Contemplation/Meditational research and acceptance of the benefits has become an increasing trend in the new millennium.

“The enormous strides in the field over the last three decades have been mainly driven by two synergistic lines of advancement. The first of these is the convergence of meditation research with the explosive growth of basic neuroscience in recent years. The second is the emergence of mindfulness meditation as the dominant paradigm for clinical research and application in the field.” Joseph Loizzo

Recent studies show the holistic health benefits of meditation, with evidence that mediation practice slows the decline of cognitive degeneration as we age. Research continues on an range of deditational practices—including Hindu and Buddhist Tantra, Kundalini Yoga, TM Siddhi, Qi-gong, Cabbala, Christian mysticism, and Sufism— and results are converging with related mechanism research on the parasympathetic nervous system. Loizzo believes that this research may “explain how integral meditation may affect the primal centers of mind/body regulation in the brainstem.”
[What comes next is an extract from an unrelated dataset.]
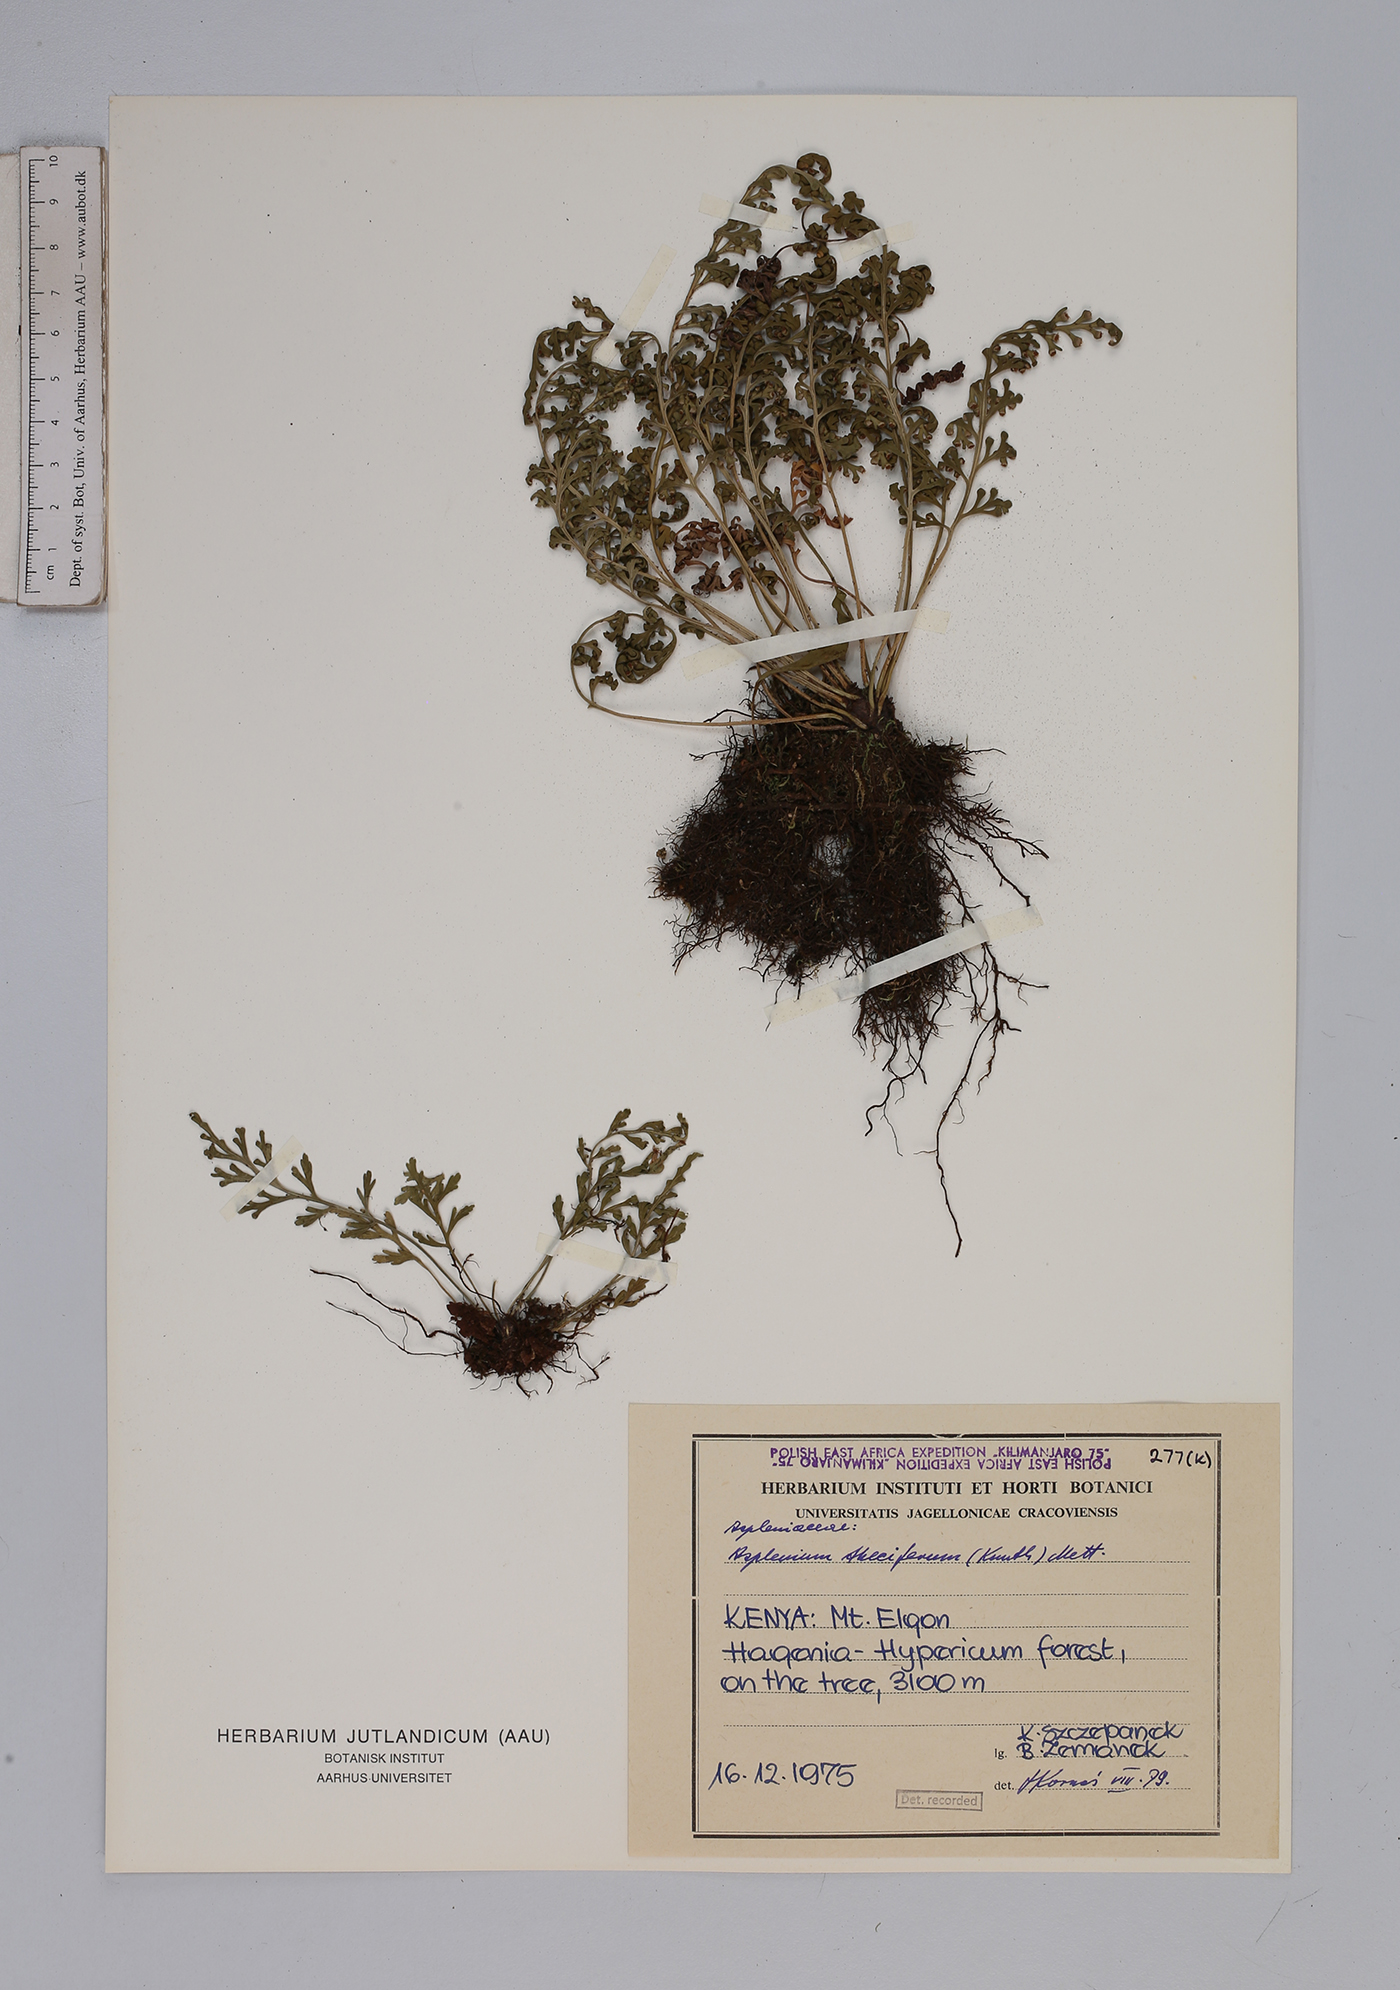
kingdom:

Varieties of Contemplative Experience studies are also underway in Buddhist, Jewish, Christian, and Sufi traditions.

As we understand more the deep links between psychological and spiritual aspects of consciousness, human willingness to involve meditation as a holistic practice will increase.

“The coming spirituality will be contemplative because it represents the maturity of the inner experience. Every form of spirituality or the mysticism that reaches that height of maturity does so precisely because it is contemplative.

Contemplation is the capacity to know the divine and oneself in intimate relationship with it beyond the finite and the impermanent. The interiority of contemplative awareness is a process of simplification and clarification of the self that prepares the individual for union with God, integration with the absolute

Contemplation is awareness beyond the need for thought; it is free of rational analysis. it achieves its perfection in the silence of resting in the divine presence.”